The notebooks are both equipped with discrete graphics cores, ATI Mobility Radeon X1700 and Nvidia GeForce Go 7400. We tested them in three versions of 3DMark: 3DMark 2003 3.6.0, 3DMark 2005 1.2.0 and 3DMark 2006 1.0.2.
Compared with the previous version, 3DMark 2005 uses Shader Model 2.0x/3.0 instead of Shader Model 1.x, provides full compatibility with Shader Model 2.0, includes more complex tests (over a million polygons per each frame), and employs normal maps. 3DMark 2006 brings support for HDR, Uniform Shadow Maps, and multi-core CPUs. It is overall oriented at Shader Model 3.0, but two out of its four graphics tests work within the Shader Model 2.0 framework.
The difference in the notebooks’ graphics performance is remarkable.

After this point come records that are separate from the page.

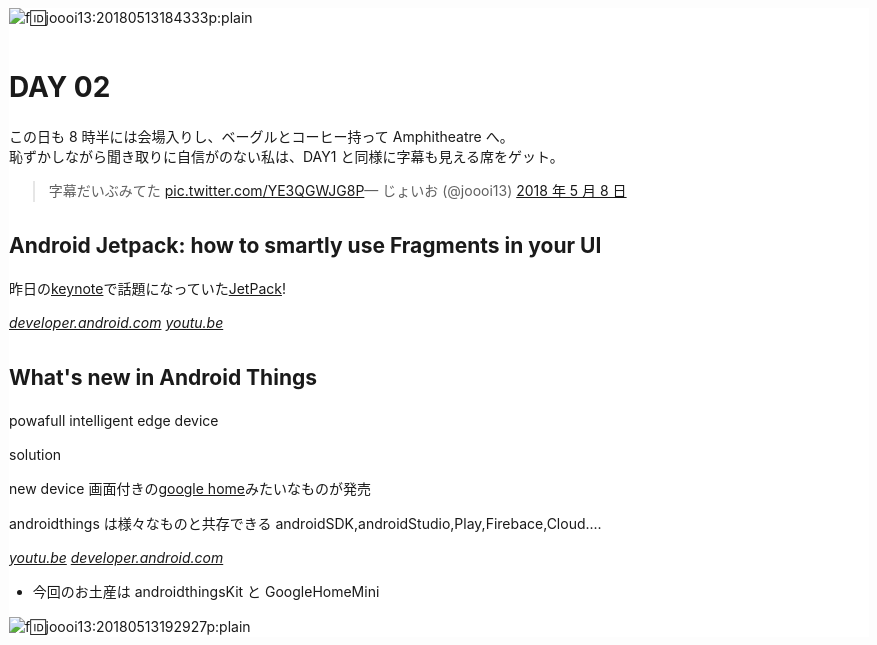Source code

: <span itemscope="" itemtype="http://schema.org/Photograph">![f:id:joooi13:20180513184333p:plain](https://cdn-ak.f.st-hatena.com/images/fotolife/j/joooi13/20180513/20180513184333.png "f:id:joooi13:20180513184333p:plain")</span>

# DAY 02

この日も 8 時半には会場入りし、ベーグルとコーヒー持って Amphitheatre へ。  
恥ずかしながら聞き取りに自信がのない私は、DAY1 と同様に字幕も見える席をゲット。

> 字幕だいぶみてた [pic.twitter.com/YE3QGWJG8P](https://t.co/YE3QGWJG8P)— じょいお (@joooi13) [2018 年 5 月 8 日](https://twitter.com/joooi13/status/993926924001984512?ref_src=twsrc%5Etfw)

## Android Jetpack: how to smartly use Fragments in your UI

昨日の[keynote](http://d.hatena.ne.jp/keyword/keynote)で話題になっていた[JetPack](http://d.hatena.ne.jp/keyword/JetPack)!

<iframe src="https://hatenablog-parts.com/embed?url=https%3A%2F%2Fdeveloper.android.com%2Fjetpack%2F" title="Android Jetpack  |  Android Developers" class="embed-card embed-webcard" scrolling="no" frameborder="0" style="display: block; width: 100%; height: 155px; max-width: 500px; margin: 10px 0px;"></iframe>
<cite class="hatena-citation"><a href="https://developer.android.com/jetpack/">developer.android.com</a></cite>

<iframe width="480" height="270" src="https://www.youtube.com/embed/WVPH48lUzGY?feature=oembed" frameborder="0" allow="autoplay; encrypted-media" allowfullscreen=""></iframe>
<cite class="hatena-citation"><a href="https://youtu.be/WVPH48lUzGY">youtu.be</a></cite>

## What's new in Android Things

powafull intelligent edge device

solution

new device
画面付きの[google home](http://d.hatena.ne.jp/keyword/google%20home)みたいなものが発売

androidthings は様々なものと共存できる
androidSDK,androidStudio,Play,Firebace,Cloud....

<iframe width="480" height="270" src="https://www.youtube.com/embed/e_PI_Npb3-U?feature=oembed" frameborder="0" allow="autoplay; encrypted-media" allowfullscreen=""></iframe>
<cite class="hatena-citation"><a href="https://youtu.be/e_PI_Npb3-U">youtu.be</a></cite>

<iframe src="https://hatenablog-parts.com/embed?url=https%3A%2F%2Fdeveloper.android.com%2Fthings%2F" title="Android Things  |  Android Developers" class="embed-card embed-webcard" scrolling="no" frameborder="0" style="display: block; width: 100%; height: 155px; max-width: 500px; margin: 10px 0px;"></iframe>
<cite class="hatena-citation"><a href="https://developer.android.com/things/">developer.android.com</a></cite>

- 今回のお土産は androidthingsKit と GoogleHomeMini

<span itemscope="" itemtype="http://schema.org/Photograph">![f:id:joooi13:20180513192927p:plain](https://cdn-ak.f.st-hatena.com/images/fotolife/j/joooi13/20180513/20180513192927.png "f:id:joooi13:20180513192927p:plain")</span>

The ATI Mobility Radeon X1700 shows itself as a rather fast GPU when powered from the mains (it is also aided by the high-frequency system memory). But as soon as the notebook is disconnected from the wall outlet, it suffers a fourfold performance hit. Note that the CPU tests from 3DMark 2003 and 2005 depend on GPU performance whereas 3DMark 2006 benchmarks the CPU only.
You can also note that the A8Jp didn’t pass the Shader Particles Test. It is because the ATI Radeon X1000 architecture doesn’t support the vertex texture fetch feature, which is only available on the GeForce 6 and 7 architectures.
Next, we tested the notebooks in two modes in Quake 3 :
- 640x480; 16 bit; Vertex Lighting; Low Detail; 16-bit Texture Quality; Bilinear Texture Filter
- 1024x768; 32 bit; Lightmap Lighting; High Detail; 32-bit Texture Quality; Trilinear Texture Filter
And in one mode in Quake 4 :
- Overall Quality – High; Resolution – 1024x768; Format – 4:3; Multi-core Optimization – Yes. Other settings were left default
There was no standard demo record in Quake 4 , so we had to create one by ourselves. We will use it in every following review of notebooks on our site so that different notebooks could be compared under identical conditions.
Again, the ATI Mobility Radeon X1700 is very good when powered from the mains, but not from the battery. Nvidia’s GeForce solutions do not suffer a big performance hit on switching to the battery even in Quake 4 , which is not tied to CPU performance. ATI’s solution behaves differently. It slows down greatly to save more power, and even the faster system memory of the A8Jp cannot help it here.